JD.com (NASDAQ:JD)

JD is a Chinese e-tailer that’s not for the faint of heart. The stock has been crushed since peaking in 2021, sinking as low as ~65%. As shares get closer to new lows on the back of a muted guide, questions linger as to whether JD is still a worthy growth addition after last year’s tech wreck. I am bullish, but there are numerous concerns.

Starting with some good news, JD is fresh off a solid fourth quarter that saw EPS of $0.69, well ahead of the $0.51 consensus estimate. However, despite the earnings beat, the full-year guidance spooked investors.

For a while, it seemed like JD was signaling a big turnaround for the Chinese economy. Now, it looks like consumer spending may take more time to get up to speed after last year’s painful lockdowns.

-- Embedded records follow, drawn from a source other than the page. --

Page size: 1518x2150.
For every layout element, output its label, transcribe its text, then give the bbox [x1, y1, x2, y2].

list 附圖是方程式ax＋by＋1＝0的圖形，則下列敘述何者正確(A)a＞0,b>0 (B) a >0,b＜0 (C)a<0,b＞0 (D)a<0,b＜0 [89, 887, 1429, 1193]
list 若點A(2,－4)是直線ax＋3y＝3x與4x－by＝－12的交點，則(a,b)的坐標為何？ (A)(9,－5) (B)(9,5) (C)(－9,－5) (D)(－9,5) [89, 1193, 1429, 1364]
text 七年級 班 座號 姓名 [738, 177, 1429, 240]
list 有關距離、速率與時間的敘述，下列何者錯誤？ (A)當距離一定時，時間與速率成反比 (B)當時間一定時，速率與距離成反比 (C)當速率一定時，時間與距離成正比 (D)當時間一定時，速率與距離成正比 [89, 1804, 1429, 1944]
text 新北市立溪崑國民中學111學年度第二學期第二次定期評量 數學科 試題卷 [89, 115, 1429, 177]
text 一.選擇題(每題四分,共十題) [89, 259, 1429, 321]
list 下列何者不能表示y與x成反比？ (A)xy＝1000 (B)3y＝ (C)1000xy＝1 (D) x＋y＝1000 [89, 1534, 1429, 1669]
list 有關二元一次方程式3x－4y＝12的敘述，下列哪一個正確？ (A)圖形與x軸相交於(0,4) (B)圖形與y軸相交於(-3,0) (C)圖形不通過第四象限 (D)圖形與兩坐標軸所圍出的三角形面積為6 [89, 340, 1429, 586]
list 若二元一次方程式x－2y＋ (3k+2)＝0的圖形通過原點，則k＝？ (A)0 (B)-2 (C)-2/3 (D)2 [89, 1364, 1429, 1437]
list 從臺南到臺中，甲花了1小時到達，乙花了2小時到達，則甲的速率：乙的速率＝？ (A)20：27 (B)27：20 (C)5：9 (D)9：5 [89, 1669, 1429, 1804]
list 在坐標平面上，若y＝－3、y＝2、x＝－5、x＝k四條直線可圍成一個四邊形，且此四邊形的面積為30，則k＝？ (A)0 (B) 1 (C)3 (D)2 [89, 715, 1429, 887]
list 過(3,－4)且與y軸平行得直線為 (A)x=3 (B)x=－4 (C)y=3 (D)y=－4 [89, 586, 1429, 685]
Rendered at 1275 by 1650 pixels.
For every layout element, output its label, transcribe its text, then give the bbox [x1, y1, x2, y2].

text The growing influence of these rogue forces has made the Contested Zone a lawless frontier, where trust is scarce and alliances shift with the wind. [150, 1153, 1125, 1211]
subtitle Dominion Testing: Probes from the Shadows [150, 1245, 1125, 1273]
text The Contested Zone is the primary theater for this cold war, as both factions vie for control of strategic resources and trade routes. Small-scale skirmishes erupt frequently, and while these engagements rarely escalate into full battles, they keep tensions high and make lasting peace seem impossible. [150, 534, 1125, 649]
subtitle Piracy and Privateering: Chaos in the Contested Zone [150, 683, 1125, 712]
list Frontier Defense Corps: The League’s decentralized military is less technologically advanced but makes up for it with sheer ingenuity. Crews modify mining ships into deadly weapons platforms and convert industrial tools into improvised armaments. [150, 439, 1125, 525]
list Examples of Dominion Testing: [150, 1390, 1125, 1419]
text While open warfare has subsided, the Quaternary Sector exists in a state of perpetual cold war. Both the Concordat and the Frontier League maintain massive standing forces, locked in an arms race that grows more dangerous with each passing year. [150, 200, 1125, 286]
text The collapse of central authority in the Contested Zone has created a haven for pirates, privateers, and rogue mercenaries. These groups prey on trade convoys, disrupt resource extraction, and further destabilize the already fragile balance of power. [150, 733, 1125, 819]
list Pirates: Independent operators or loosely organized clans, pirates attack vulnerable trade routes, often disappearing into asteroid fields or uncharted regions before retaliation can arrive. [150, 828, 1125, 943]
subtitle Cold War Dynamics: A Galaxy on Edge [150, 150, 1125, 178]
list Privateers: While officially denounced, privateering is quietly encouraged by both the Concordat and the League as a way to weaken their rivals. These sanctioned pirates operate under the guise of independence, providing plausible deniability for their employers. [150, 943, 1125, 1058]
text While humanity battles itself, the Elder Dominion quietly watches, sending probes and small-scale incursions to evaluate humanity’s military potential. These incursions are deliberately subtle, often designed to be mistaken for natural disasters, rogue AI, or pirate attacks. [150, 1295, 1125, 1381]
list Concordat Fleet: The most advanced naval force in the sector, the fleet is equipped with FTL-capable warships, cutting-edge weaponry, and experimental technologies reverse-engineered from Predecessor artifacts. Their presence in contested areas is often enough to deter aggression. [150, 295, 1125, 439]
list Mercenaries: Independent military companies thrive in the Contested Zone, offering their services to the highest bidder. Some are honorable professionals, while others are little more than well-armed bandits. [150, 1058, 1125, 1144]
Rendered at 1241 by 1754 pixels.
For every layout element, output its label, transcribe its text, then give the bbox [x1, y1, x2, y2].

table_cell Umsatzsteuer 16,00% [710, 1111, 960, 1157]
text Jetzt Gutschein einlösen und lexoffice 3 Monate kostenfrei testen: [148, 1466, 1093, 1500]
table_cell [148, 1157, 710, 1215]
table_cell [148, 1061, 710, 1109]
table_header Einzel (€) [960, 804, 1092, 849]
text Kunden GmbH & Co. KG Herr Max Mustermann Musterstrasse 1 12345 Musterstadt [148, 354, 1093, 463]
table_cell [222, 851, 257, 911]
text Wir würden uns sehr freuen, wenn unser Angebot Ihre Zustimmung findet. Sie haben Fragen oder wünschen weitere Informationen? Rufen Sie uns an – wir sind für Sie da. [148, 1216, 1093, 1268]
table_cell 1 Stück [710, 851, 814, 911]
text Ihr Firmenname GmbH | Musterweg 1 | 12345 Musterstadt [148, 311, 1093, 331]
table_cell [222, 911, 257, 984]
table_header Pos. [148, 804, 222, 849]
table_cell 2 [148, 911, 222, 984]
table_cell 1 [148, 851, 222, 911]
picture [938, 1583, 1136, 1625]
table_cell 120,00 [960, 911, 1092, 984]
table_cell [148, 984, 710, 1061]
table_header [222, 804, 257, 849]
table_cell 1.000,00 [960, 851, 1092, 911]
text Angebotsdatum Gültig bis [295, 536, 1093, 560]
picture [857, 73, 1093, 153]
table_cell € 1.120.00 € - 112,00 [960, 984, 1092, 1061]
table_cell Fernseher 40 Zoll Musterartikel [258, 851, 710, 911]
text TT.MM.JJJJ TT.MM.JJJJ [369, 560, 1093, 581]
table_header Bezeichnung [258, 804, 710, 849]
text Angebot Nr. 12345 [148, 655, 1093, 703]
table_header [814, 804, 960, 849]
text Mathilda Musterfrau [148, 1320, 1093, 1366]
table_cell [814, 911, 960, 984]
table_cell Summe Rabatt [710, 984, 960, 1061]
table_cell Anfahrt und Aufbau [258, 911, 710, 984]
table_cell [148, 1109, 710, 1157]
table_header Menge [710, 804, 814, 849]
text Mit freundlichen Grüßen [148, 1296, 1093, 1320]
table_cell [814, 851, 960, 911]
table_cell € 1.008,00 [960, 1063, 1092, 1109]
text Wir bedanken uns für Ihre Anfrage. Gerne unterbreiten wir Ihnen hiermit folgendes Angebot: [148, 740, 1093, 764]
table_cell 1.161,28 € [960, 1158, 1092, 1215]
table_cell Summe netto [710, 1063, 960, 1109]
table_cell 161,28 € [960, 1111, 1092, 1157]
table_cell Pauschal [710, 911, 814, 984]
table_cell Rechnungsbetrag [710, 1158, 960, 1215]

JD CEO Lei Xu noted that China’s spending recovery was “imbalanced.” In any case, I do think JD will find its footing again once the Chinese consumer finally does experience a bigger bounce back, likely on the other end of a potential global recession.

At 14.2 times forward earnings and 0.4 times sales (52% lower than the sector median), JD stock is a relative bargain in e-commerce, supporting the bull case. There are risks, though. China’s uneven recovery and geopolitical risks are major question marks that value investors should consider.

What is the Price Target for JD Stock?

Again, analysts love JD, giving it a “Strong Buy” rating based on 11 Buys and one Sell. The average JD stock price target of $73.29 implies 81.1% upside.